Fingal Beach, Tweed region, NSW.

As the world’s oldest continuous culture, Aboriginal Australians have not only maintained a connection to the land for tens of thousands of years, but also to the waters that encircle and run over it. These waters have provided a wealth of food and other resources to countless generations.

With the arrival of European settlers, Indigenous cultural fishing practices and access to fisheries were dramatically changed. But Stephan Schnierer, an adjunct professor at Southern Cross University, is working to ensure that Indigenous fisheries are recognised as the original fisheries in Australia. This will help to ensure that Indigenous people have a strong presence in both management and use of Indigenous fisheries.

Stephan Schnierer says that for a long time, Indigenous fishing was lumped in with recreational fishing in Australia. This failed to acknowledge the unique and often vital role that fisheries play in the day-to-day life and culture of Indigenous communities on the coast and inland.

“We need to build greater awareness within the broader community as well as with policy makers, managers, researchers etc, to ensure that Indigenous Australians get access to a fair share of their fisheries resources and a say in the way those resources are managed,” Stephan Schnierer says.

“When you look at fisheries management today, a big problem for Indigenous fisheries has been its invisibility. This is due, in part, to the lack of research that could help guide appropriate management strategies within agencies and provide communities with documented evidence of the value of their fisheries,” Stephan Schnierer says.
With support from the FRDC and its Indigenous Reference Group, Stephan Schnierer and colleagues recently undertook a comprehensive survey of the Indigenous community’s relationship with fisheries in the Tweed region of far northern NSW. But there is more to it than simply asking who is catching what and how much.

Seeking the big issues

He and his colleagues organised a series of workshops in which they spoke to the local Indigenous people in the Tweed region about what species they were catching and why, and at the same time listened to what the community saw as the big issues for them in the fisheries space. The workshops were also attended by representatives from the NSW Department of Primary Industries (DPI).

“This kind of data is sensitive, because people don’t like giving up what they catch and how much they catch, because they’re worried that it will come back to haunt them in the form of policies that further reduce their access to fisheries resources.

“What we wanted to do with the Tweed project was to try working with the community in a two-way process to collect data,” Stephan Schnierer says. “We do this research so that managers are better informed, so they get some benefit out of it, but the community also become better informed too.”

What emerged was a clear message that the community wanted more of a say in fisheries management, including on issues such as bag limits, gear and economic opportunities. It also raised the possibility of Indigenous governance of fisheries.

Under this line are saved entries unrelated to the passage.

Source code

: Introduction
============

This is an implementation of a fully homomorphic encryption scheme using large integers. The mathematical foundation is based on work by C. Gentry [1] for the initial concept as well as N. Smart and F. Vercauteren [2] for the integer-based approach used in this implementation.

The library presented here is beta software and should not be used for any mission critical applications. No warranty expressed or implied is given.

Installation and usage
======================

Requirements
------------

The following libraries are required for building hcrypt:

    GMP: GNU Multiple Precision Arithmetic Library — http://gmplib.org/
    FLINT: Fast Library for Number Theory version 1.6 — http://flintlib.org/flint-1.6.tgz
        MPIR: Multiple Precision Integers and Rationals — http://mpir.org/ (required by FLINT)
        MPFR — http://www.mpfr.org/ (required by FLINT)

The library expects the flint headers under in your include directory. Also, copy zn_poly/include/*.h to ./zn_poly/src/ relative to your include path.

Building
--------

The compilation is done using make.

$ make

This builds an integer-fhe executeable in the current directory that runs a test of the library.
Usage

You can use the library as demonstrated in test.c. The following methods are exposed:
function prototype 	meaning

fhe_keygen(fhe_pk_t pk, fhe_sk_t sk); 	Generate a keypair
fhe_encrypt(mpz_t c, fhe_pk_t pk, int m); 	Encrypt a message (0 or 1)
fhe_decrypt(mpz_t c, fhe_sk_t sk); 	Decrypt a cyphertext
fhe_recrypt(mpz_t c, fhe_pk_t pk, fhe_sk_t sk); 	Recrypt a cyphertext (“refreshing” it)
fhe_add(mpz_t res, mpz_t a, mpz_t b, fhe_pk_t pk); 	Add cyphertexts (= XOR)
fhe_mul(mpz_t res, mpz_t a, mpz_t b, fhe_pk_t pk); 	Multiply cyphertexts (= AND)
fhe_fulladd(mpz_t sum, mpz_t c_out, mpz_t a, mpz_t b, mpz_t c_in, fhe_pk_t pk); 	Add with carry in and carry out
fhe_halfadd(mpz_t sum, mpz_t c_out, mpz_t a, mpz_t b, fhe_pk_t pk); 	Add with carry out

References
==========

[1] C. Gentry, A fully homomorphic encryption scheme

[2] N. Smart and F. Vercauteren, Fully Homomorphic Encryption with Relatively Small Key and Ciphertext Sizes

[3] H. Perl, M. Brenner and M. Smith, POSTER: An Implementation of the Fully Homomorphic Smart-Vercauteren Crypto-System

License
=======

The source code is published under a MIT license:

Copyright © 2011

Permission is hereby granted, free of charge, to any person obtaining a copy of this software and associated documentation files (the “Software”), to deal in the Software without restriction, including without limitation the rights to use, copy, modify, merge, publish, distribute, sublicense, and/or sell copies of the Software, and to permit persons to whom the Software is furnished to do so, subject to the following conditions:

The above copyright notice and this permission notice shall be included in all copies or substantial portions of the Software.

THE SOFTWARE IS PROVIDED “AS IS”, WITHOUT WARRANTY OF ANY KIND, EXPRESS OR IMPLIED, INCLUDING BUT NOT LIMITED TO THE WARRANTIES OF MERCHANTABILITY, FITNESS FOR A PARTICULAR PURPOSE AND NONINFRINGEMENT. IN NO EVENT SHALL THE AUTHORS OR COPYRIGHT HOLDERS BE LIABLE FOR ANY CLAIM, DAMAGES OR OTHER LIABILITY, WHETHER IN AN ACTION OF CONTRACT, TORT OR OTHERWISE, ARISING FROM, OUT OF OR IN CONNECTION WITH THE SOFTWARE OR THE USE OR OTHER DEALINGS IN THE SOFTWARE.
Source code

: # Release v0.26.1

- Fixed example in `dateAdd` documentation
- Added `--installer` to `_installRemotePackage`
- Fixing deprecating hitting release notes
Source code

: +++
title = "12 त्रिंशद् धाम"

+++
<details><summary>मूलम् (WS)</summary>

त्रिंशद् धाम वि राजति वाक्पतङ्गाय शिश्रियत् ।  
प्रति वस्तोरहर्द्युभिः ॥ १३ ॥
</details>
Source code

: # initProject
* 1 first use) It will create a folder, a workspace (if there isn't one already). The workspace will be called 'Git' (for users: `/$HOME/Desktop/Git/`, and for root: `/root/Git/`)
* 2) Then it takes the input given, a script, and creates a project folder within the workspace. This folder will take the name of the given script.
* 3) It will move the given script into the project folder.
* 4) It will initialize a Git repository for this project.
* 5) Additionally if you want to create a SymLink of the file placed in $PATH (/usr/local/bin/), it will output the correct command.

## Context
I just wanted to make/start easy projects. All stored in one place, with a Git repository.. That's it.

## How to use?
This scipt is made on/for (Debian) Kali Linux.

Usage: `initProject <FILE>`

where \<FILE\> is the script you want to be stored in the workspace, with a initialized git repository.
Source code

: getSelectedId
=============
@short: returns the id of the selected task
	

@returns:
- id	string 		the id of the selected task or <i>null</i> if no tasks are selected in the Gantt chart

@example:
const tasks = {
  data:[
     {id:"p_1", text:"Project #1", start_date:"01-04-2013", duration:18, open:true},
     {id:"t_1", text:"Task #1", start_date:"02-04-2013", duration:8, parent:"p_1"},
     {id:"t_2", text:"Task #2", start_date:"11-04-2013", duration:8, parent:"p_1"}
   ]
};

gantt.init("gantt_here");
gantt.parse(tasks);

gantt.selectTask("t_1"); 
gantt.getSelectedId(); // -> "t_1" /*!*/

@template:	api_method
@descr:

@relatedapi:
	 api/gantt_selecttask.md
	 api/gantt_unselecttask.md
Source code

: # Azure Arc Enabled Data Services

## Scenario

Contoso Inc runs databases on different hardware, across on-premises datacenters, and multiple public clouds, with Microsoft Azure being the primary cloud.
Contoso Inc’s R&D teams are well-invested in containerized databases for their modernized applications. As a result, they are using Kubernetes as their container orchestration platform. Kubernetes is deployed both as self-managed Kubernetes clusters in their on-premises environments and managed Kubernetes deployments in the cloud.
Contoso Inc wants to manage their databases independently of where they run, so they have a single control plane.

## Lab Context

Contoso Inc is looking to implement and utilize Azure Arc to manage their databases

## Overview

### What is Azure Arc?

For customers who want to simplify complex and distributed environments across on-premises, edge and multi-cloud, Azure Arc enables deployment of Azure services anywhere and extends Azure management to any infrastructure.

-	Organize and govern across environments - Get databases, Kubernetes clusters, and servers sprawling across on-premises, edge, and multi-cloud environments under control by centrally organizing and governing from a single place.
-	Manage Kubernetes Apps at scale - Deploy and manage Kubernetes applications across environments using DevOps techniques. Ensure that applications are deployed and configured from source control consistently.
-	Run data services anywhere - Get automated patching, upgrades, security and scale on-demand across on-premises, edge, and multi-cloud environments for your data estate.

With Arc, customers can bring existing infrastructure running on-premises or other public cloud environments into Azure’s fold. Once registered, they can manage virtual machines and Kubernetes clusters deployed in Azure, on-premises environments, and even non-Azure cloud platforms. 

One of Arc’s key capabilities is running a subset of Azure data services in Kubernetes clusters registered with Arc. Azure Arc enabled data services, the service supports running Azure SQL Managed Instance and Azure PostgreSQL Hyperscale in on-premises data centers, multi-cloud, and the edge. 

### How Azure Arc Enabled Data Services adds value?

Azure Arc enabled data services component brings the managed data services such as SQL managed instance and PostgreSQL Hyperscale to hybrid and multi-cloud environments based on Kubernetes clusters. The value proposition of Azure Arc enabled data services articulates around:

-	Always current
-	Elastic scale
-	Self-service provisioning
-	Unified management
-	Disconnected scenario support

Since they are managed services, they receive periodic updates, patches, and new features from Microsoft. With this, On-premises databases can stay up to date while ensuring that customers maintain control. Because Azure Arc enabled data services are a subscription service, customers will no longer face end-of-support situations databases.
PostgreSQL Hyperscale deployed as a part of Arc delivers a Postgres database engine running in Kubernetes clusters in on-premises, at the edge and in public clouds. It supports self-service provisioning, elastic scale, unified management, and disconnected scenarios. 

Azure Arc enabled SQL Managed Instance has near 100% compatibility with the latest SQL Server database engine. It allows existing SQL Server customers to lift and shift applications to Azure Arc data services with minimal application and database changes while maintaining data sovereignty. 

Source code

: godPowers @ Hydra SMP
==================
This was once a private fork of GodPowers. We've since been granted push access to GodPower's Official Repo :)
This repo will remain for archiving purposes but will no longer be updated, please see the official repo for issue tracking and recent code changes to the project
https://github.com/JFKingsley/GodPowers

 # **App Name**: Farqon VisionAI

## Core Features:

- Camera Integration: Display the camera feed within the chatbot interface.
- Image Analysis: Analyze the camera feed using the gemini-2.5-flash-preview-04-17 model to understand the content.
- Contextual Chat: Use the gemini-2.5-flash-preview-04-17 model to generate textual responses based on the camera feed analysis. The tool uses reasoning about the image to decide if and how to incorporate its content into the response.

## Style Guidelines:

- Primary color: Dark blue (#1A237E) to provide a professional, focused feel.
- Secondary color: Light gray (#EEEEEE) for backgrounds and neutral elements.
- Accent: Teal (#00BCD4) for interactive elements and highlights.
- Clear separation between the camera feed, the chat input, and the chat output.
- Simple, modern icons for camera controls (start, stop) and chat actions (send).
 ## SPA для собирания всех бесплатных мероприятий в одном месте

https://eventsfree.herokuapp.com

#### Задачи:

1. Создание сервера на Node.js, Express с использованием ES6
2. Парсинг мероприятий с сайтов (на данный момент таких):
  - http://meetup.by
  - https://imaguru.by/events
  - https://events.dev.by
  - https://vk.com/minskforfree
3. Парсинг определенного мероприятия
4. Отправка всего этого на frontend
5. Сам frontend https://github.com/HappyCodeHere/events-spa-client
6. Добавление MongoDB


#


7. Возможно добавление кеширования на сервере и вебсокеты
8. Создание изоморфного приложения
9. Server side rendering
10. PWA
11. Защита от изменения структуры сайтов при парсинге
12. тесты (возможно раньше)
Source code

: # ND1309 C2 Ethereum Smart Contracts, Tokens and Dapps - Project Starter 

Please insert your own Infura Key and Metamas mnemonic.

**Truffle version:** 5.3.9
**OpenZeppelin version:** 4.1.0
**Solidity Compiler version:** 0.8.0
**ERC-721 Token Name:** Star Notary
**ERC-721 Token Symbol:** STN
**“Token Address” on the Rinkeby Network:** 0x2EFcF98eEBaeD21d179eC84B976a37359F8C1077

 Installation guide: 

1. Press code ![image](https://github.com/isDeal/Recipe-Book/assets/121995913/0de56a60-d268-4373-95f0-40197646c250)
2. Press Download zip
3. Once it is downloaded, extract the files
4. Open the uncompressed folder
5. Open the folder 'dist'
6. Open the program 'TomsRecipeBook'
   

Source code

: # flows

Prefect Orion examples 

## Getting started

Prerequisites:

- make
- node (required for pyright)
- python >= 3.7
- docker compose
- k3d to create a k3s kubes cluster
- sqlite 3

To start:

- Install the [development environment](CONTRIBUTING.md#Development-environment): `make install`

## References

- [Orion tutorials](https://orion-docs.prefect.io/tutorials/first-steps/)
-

Following on from these workshops, the Tweed community has developed its own local Aboriginal fisheries management plan, which it hopes to implement in conjunction with the NSW DPI. It is a big change from the usual top-down approach to fisheries management and does require a shift in government thinking, Stephan Schnierer says, but the end result is likely to be worth the effort.

The ‘Tweed Plan’ contains information on both historical and contemporary Aboriginal cultural fishing in the region, and makes suggestions for cultural bag and size limits, Aboriginal fishing gear, waters that can be fished, and identification of who can fish under the plan.

“If we can get an agreement then the community can go ahead and catch fish the way they want to catch them; once you’ve got an agreement on bag limits, then compliance is likely to be a lot easier.”

While negotiations are underway with NSW DPI to implement the ‘Tweed Plan’, other communities have expressed a desire to develop their own plans.